China’s treatment of Uighurs ‘enormous rights violation’
US Secretary of State Mike Pompeo said on Wednesday that China's treatment of Muslims, including the Uighurs, in western China was an "enormous human rights violation" and Washington will continue to raise the issue.
"This is not only an enormous human rights violation, but we don't think it's in the best interests of the world or of China to engage in this kind of behavior," Pompeo said in a television interview with American broadcaster PBS.
Asked whether Chinese President Xi Jinping was responsible, Pompeo said: "Xi Jinping leads the country just like the leader of a tank platoon, a small business or a country is responsible for the things that happen in your name."
Punishing Beijing for its treatment of Muslim minorities, the US government this week widened its trade blacklist to include some of China's top artificial intelligence startups and announced visa restrictions on Chinese government and Communist Party officials it believes responsible for the detention or abuse of Muslim minorities in Xinjiang province.

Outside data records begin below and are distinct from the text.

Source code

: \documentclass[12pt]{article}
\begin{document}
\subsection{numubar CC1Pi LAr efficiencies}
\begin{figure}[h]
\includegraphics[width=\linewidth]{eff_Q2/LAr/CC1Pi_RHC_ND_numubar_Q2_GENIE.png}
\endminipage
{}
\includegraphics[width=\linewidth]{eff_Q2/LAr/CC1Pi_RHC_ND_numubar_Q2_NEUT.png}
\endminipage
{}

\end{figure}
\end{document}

Pompeo on Sunday called on all countries to resist China's demands to repatriate ethnic Uighurs, saying Beijing's campaign in the western Chinese region of Xinjiang was an "attempt to erase its own citizens."
UN experts and activists say at least 1 million Uighurs, and members of other largely Muslim minority groups, have been detained in camps in the remote region.
China has denied any mistreatment of Uighurs, and said Xinjiang was its internal affair.
"Recently, the US side has been attacking and smearing China's Xinjiang policies on the pretense of religion and human rights, and making baseless and mistaken remarks that are contrary to the facts," Chinese foreign ministry spokesman Geng Shuang told reporters during a daily briefing in Beijing.